Okuma parçası:
Derhal uyanarak, frekansını bireysel olarak yükseltmeye başlayacaksın. Bunun için dış dünyayı suçlamaya, siyah piyonları yok etmeye uğraşmadan, kimsenin ayağına ve hayat planına müdahale etmeden, Yüce Allah’ın sana bahşetmiş olduğu bambaşka ve yüksek frekanslı bir olaylar zincirine kendini dahil edeceksin. Böylece kendi cennetini oluşturacaksın.
KISACA: Frekansını, siyah piyonların oluşturduğu frekanstan daha yüksek tutamazsan, onların adedi daha fazla olduğu için, o zaman döngüsünde, onların arzu ettiği ve senin acı çekmeni istedikleri olaylar zincirini yaşamak zorunda kalacaksın.
Onların ne yaptıklarını bilmen, başkalarına söyleyip öğretmen, şikayet etmen çözüm değil.
Onlara öfkelenmek, nefret etmek, lanetlemek, yok olmalarını istemek, kötücül güç sahiplerine biat etmek seni sadece onların cehennemini beslemene sebep olur.
Hayat bir satranç oyunu gibidir.
Sen beyaz piyon olabilirsin. Ama bir de siyah piyonlar var. Aksi halde oyun oynanamaz. Burada biz siyah piyonları yok etmeye, öldürmeye çalışmıyoruz. Kaldı ki, kendi içimizde de karanlık var. Sadece bu oyunu kazanmayı ve başka oyuna geçerek özgürleşmek istiyoruz.
Bu yüzden kim kötüymüş, kim ne yapmış, çok fazla kafanı yormadan, hayat oyununda kendi zaman döngüde geçmelisin. Gerçek özgürlük burada başlıyor.

Görevin kapsamı:
Okuma parçasında "KISACA: Frekansını, siyah" ile "etmen çözüm değil." arasındaki bölümü, bu iki ifade de dahil olmak üzere, hiçbir değişiklik yapmadan yazın.

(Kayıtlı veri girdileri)
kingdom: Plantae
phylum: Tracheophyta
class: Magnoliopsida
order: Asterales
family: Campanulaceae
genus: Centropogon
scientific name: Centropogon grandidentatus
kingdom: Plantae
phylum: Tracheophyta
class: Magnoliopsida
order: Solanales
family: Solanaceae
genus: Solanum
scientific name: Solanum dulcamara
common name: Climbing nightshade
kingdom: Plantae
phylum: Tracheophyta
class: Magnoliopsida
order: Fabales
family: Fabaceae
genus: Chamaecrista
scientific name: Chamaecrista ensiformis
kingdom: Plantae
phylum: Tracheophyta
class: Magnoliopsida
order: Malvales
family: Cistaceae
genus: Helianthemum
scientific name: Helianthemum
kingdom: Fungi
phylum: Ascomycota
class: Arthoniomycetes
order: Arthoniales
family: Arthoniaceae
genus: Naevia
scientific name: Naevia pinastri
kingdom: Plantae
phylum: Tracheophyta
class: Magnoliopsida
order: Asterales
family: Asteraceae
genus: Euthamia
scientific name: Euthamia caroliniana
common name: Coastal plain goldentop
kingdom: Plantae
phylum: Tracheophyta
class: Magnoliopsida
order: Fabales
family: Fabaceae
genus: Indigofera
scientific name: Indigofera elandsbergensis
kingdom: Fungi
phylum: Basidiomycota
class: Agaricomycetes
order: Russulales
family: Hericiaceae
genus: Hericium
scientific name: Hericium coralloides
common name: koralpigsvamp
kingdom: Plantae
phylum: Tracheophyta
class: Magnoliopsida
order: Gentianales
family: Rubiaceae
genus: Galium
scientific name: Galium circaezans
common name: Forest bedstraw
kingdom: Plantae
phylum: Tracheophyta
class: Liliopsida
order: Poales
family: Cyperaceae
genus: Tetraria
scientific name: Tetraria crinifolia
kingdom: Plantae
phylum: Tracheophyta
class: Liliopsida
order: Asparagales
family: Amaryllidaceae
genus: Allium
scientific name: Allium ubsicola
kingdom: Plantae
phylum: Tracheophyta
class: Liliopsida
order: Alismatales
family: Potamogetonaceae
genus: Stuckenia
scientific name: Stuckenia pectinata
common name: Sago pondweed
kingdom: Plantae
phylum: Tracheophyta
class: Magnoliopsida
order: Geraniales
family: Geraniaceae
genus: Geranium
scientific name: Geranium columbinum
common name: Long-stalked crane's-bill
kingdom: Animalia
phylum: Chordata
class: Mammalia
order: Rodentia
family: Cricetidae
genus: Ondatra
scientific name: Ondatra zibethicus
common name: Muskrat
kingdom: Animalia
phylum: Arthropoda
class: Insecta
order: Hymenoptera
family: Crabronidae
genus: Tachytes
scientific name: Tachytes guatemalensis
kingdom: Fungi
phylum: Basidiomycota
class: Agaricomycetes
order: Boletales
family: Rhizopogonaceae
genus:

Alıştırmanın sonucu:
KISACA: Frekansını, siyah piyonların oluşturduğu frekanstan daha yüksek tutamazsan, onların adedi daha fazla olduğu için, o zaman döngüsünde, onların arzu ettiği ve senin acı çekmeni istedikleri olaylar zincirini yaşamak zorunda kalacaksın.
Onların ne yaptıklarını bilmen, başkalarına söyleyip öğretmen, şikayet etmen çözüm değil.